YOUR TASK = In the entries below, the lines from the one with "DI SERVICES" through the one with "28.06.2026 19:51" are to be copied exactly; both ends count.

Collected data:

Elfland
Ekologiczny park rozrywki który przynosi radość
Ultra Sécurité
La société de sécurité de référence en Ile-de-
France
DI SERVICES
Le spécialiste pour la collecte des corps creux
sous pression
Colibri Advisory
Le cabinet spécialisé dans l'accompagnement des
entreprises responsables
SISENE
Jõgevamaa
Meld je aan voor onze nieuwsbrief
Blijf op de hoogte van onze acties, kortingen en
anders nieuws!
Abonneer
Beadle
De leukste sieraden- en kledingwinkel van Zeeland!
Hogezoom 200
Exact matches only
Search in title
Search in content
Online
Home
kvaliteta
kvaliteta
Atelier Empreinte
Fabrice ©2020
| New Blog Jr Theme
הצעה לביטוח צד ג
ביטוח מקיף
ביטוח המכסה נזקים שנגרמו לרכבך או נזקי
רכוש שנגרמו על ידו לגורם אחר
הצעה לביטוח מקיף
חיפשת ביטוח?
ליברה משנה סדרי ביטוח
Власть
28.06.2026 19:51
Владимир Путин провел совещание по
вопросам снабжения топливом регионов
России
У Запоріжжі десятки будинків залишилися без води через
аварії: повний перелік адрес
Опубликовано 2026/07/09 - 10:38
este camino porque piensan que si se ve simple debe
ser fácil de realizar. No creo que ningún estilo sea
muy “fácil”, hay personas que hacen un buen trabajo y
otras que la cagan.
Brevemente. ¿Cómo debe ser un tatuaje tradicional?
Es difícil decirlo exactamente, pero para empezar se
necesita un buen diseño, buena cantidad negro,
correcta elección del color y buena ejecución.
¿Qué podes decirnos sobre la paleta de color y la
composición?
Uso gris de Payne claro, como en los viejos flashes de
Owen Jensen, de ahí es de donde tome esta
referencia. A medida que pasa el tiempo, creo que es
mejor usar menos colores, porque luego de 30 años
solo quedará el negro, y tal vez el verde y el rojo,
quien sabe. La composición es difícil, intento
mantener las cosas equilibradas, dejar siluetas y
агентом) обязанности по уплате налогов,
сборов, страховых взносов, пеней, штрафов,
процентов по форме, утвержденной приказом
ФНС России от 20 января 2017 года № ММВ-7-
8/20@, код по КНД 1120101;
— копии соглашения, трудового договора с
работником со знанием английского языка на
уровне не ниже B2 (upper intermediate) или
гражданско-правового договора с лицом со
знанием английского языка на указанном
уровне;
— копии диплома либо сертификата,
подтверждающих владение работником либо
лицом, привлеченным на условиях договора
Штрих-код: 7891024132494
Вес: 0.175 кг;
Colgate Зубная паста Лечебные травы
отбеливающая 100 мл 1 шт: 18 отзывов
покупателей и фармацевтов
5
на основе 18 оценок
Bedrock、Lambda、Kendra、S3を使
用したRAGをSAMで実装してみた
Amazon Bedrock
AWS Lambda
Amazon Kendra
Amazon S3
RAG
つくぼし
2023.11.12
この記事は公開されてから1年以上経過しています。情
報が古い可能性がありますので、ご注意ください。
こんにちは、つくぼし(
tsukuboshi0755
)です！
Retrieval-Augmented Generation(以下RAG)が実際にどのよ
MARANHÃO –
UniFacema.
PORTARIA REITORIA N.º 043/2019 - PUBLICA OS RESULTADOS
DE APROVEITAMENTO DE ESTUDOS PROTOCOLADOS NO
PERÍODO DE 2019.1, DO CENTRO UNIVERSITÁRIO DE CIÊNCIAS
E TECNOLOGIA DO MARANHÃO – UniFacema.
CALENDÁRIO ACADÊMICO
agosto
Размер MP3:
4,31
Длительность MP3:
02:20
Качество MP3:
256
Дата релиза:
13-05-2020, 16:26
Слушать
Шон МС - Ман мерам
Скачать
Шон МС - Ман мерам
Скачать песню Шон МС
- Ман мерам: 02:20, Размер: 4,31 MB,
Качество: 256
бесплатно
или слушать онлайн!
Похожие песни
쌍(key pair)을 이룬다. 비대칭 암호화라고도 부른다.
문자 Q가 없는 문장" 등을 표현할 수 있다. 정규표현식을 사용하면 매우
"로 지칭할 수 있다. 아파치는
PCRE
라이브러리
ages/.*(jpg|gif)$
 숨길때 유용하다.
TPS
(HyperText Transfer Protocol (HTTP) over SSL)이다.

TASK OUTPUT =
DI SERVICES
Le spécialiste pour la collecte des corps creux
sous pression
Colibri Advisory
Le cabinet spécialisé dans l'accompagnement des
entreprises responsables
SISENE
Jõgevamaa
Meld je aan voor onze nieuwsbrief
Blijf op de hoogte van onze acties, kortingen en
anders nieuws!
Abonneer
Beadle
De leukste sieraden- en kledingwinkel van Zeeland!
Hogezoom 200
Exact matches only
Search in title
Search in content
Online
Home
kvaliteta
kvaliteta
Atelier Empreinte
Fabrice ©2020
| New Blog Jr Theme
הצעה לביטוח צד ג
ביטוח מקיף
ביטוח המכסה נזקים שנגרמו לרכבך או נזקי
רכוש שנגרמו על ידו לגורם אחר
הצעה לביטוח מקיף
חיפשת ביטוח?
ליברה משנה סדרי ביטוח
Власть
28.06.2026 19:51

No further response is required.